● **About this exercise**
Scan the records below for the line with "nevybočuje z toho, co" and the line with "Магазин Барри представляет". Repeat those two lines and every line between them exactly, and nothing else.

(Saved data entries)
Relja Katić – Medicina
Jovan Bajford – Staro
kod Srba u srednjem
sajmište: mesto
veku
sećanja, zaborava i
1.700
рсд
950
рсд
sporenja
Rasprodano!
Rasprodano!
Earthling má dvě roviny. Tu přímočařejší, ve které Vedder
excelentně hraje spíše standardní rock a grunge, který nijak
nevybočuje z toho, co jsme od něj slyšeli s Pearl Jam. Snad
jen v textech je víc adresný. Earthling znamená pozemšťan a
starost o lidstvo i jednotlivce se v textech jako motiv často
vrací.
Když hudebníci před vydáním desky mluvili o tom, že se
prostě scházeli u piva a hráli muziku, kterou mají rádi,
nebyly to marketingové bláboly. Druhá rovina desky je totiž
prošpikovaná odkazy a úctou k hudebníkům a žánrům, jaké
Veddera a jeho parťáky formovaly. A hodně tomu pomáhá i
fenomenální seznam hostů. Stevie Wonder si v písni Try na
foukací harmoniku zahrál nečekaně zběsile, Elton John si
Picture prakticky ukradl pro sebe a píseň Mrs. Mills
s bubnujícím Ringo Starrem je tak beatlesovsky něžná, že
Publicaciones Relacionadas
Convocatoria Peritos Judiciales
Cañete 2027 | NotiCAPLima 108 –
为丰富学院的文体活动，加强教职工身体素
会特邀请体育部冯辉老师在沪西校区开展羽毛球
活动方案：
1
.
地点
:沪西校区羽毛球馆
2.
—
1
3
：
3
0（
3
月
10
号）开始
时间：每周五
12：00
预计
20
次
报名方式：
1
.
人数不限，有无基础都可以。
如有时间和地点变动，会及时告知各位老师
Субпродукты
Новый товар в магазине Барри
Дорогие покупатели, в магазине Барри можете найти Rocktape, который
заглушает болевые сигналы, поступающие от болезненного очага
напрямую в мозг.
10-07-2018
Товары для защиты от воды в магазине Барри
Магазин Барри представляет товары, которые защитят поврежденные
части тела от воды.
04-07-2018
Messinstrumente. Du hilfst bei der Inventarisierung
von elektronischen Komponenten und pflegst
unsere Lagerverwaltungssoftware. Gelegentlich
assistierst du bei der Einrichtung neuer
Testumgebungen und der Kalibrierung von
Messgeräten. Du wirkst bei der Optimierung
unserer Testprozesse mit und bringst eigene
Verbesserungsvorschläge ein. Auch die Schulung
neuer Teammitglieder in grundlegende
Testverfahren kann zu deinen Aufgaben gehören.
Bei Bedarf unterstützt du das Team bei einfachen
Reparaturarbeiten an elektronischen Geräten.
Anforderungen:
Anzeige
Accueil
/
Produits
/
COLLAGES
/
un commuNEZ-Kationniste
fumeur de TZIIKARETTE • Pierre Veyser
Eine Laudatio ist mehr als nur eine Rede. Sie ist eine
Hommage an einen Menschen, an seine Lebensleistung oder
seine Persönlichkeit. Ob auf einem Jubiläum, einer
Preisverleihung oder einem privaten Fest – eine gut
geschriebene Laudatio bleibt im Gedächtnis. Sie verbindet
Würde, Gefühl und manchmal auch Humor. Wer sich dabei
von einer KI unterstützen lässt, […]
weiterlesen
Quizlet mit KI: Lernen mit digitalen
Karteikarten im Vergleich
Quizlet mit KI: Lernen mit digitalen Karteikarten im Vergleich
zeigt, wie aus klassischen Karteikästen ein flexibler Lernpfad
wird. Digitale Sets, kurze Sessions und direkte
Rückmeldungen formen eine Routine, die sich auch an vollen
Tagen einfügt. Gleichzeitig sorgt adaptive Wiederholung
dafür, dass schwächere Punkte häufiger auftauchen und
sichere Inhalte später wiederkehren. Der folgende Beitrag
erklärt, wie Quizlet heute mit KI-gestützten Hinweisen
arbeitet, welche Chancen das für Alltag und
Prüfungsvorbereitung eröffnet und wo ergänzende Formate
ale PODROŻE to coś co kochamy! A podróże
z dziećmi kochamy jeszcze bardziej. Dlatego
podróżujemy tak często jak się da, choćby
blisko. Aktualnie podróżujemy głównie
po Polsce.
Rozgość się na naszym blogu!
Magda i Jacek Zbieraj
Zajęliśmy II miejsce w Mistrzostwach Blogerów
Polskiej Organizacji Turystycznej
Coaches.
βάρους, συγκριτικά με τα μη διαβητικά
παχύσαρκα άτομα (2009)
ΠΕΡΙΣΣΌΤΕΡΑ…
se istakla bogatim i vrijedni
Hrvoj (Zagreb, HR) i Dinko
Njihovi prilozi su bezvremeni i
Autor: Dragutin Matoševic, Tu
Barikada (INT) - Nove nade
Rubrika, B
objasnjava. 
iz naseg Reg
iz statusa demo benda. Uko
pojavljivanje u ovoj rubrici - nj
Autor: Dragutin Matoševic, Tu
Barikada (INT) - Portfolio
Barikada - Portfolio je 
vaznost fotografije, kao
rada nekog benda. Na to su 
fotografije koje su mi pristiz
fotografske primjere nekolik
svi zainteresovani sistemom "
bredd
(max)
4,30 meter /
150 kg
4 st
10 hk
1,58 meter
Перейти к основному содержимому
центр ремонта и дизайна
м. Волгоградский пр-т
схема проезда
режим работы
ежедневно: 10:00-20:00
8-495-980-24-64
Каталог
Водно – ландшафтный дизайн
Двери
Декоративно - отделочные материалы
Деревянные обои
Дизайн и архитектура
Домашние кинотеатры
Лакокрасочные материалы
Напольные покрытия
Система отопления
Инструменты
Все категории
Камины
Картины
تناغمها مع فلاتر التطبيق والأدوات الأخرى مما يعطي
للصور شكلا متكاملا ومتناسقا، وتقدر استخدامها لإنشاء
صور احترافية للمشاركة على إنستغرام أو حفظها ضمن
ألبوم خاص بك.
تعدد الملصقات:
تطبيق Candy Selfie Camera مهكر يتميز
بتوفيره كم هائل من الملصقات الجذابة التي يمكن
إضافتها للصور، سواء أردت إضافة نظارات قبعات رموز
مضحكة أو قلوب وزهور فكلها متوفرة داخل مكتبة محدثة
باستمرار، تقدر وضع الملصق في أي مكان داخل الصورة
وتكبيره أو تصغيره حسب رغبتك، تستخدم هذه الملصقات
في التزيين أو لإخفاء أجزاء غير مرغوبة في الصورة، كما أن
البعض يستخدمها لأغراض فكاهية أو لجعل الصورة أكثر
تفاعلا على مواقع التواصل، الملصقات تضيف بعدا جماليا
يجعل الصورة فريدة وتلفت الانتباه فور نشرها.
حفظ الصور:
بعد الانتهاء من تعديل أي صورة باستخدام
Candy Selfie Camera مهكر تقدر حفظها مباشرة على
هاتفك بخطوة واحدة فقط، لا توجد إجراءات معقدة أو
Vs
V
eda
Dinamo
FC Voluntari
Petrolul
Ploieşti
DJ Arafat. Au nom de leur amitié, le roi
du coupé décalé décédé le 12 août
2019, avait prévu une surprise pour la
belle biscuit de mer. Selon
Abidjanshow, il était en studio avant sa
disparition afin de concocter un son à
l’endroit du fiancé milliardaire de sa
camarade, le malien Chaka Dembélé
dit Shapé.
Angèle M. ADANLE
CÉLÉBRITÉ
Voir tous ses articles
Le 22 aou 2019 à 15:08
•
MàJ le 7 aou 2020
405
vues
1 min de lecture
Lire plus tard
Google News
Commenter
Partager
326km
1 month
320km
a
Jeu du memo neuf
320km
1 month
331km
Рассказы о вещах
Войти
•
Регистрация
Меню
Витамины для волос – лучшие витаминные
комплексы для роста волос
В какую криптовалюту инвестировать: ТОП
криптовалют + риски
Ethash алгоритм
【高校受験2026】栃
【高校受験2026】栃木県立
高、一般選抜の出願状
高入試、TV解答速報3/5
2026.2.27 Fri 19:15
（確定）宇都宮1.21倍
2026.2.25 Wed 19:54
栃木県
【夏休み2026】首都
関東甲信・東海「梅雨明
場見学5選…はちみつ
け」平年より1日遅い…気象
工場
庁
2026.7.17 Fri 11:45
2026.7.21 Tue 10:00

● **Problem solution**
nevybočuje z toho, co jsme od něj slyšeli s Pearl Jam. Snad
jen v textech je víc adresný. Earthling znamená pozemšťan a
starost o lidstvo i jednotlivce se v textech jako motiv často
vrací.
Když hudebníci před vydáním desky mluvili o tom, že se
prostě scházeli u piva a hráli muziku, kterou mají rádi,
nebyly to marketingové bláboly. Druhá rovina desky je totiž
prošpikovaná odkazy a úctou k hudebníkům a žánrům, jaké
Veddera a jeho parťáky formovaly. A hodně tomu pomáhá i
fenomenální seznam hostů. Stevie Wonder si v písni Try na
foukací harmoniku zahrál nečekaně zběsile, Elton John si
Picture prakticky ukradl pro sebe a píseň Mrs. Mills
s bubnujícím Ringo Starrem je tak beatlesovsky něžná, že
Publicaciones Relacionadas
Convocatoria Peritos Judiciales
Cañete 2027 | NotiCAPLima 108 –
为丰富学院的文体活动，加强教职工身体素
会特邀请体育部冯辉老师在沪西校区开展羽毛球
活动方案：
1
.
地点
:沪西校区羽毛球馆
2.
—
1
3
：
3
0（
3
月
10
号）开始
时间：每周五
12：00
预计
20
次
报名方式：
1
.
人数不限，有无基础都可以。
如有时间和地点变动，会及时告知各位老师
Субпродукты
Новый товар в магазине Барри
Дорогие покупатели, в магазине Барри можете найти Rocktape, который
заглушает болевые сигналы, поступающие от болезненного очага
напрямую в мозг.
10-07-2018
Товары для защиты от воды в магазине Барри
Магазин Барри представляет товары, которые защитят поврежденные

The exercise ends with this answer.